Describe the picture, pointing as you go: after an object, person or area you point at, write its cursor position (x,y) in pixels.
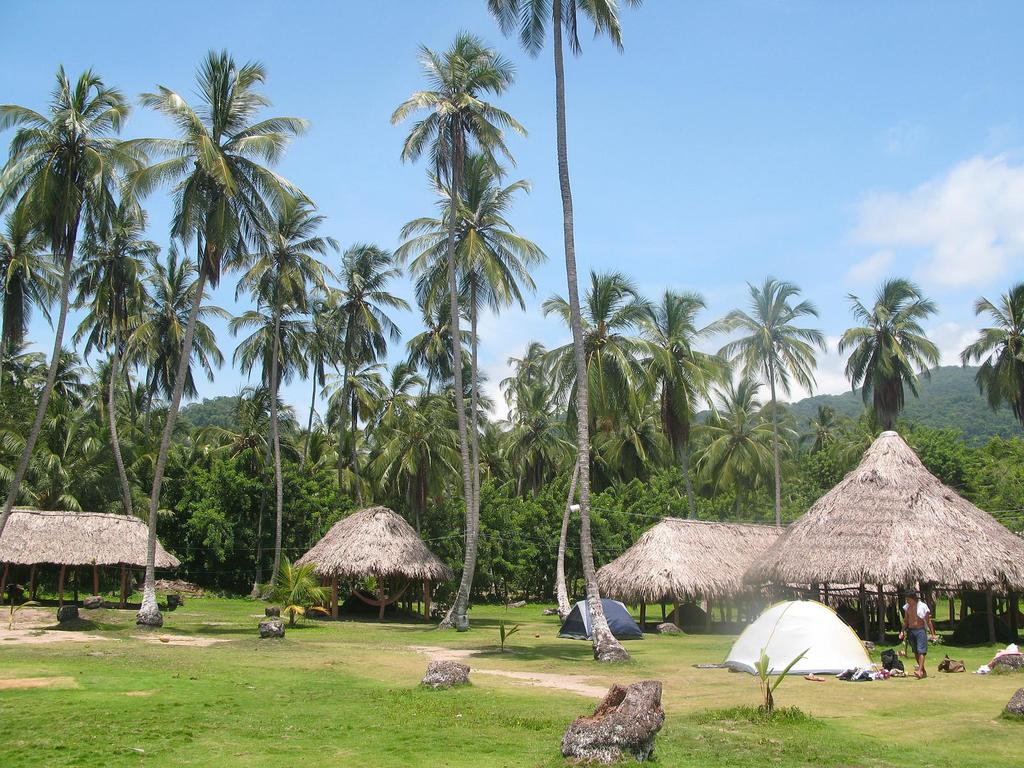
In this image we can see a group of huts (129,565), trees (459,583). To the right side of the image (785,617) we can see a person (914,621) standing and two tents (828,646) placed on the ground (751,695). In the background (970,409), we can see mountains (920,390) and the cloudy sky (917,226).
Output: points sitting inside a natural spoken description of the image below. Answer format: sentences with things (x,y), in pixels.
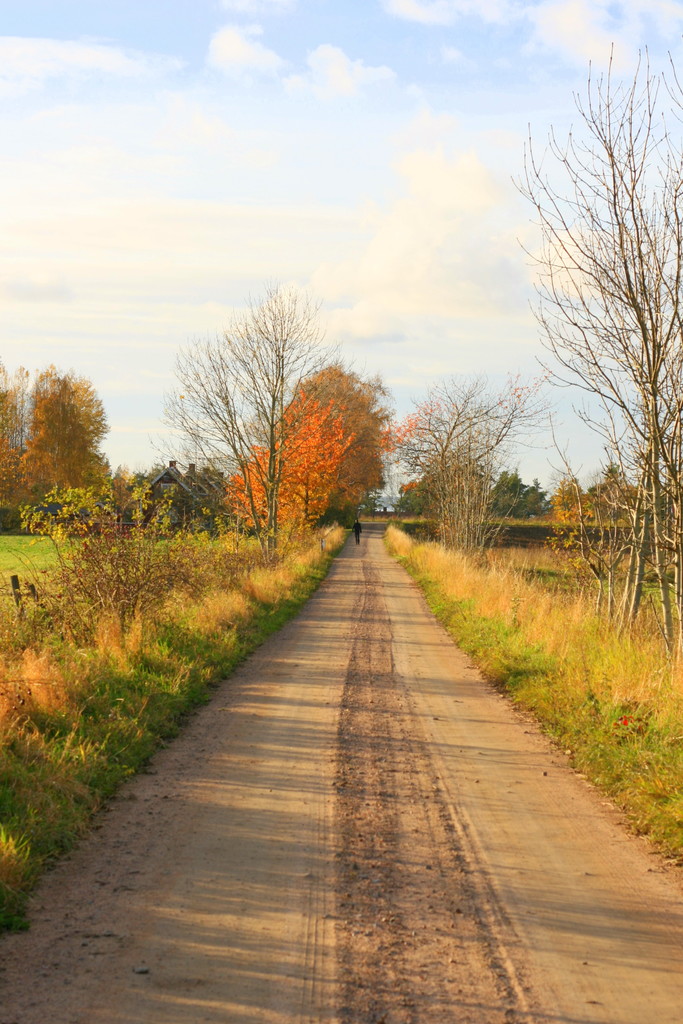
In this picture we can see path (276,664), grass (212,679), plants (432,524) and trees (259,435). There is a person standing and we can see houses (209,500). In the background of the image (506,240) we can see the sky (366,268).
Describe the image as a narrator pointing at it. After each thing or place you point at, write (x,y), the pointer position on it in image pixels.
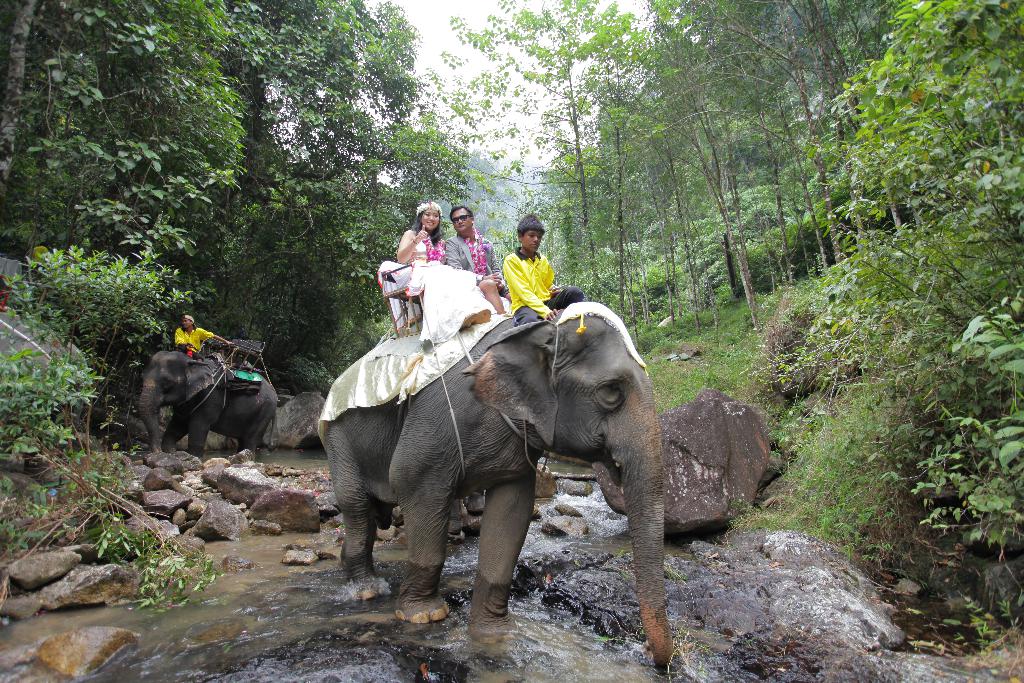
In this image i can see a group of people (483,294) who are riding on elephant (496,403). Here we have two elephants (359,411) who are walking in the water (274,582), we also see there are few trees (280,140) and plants (957,326) on the ground (890,413).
- - -
Repeat all of the listing above word for word, and exclude the pictures.

Answer section
Describe the picture, pointing as you go: after an object, person or area you point at, write its cursor position (x,y) in pixels.
In this image we can see a group of huts (129,565), trees (459,583). To the right side of the image (785,617) we can see a person (914,621) standing and two tents (828,646) placed on the ground (751,695). In the background (970,409), we can see mountains (920,390) and the cloudy sky (917,226).
Output: points sitting inside a natural spoken description of the image below. Answer format: sentences with things (x,y), in pixels.
In this picture we can see path (276,664), grass (212,679), plants (432,524) and trees (259,435). There is a person standing and we can see houses (209,500). In the background of the image (506,240) we can see the sky (366,268).
Describe the image as a narrator pointing at it. After each thing or place you point at, write (x,y), the pointer position on it in image pixels.
In this image i can see a group of people (483,294) who are riding on elephant (496,403). Here we have two elephants (359,411) who are walking in the water (274,582), we also see there are few trees (280,140) and plants (957,326) on the ground (890,413).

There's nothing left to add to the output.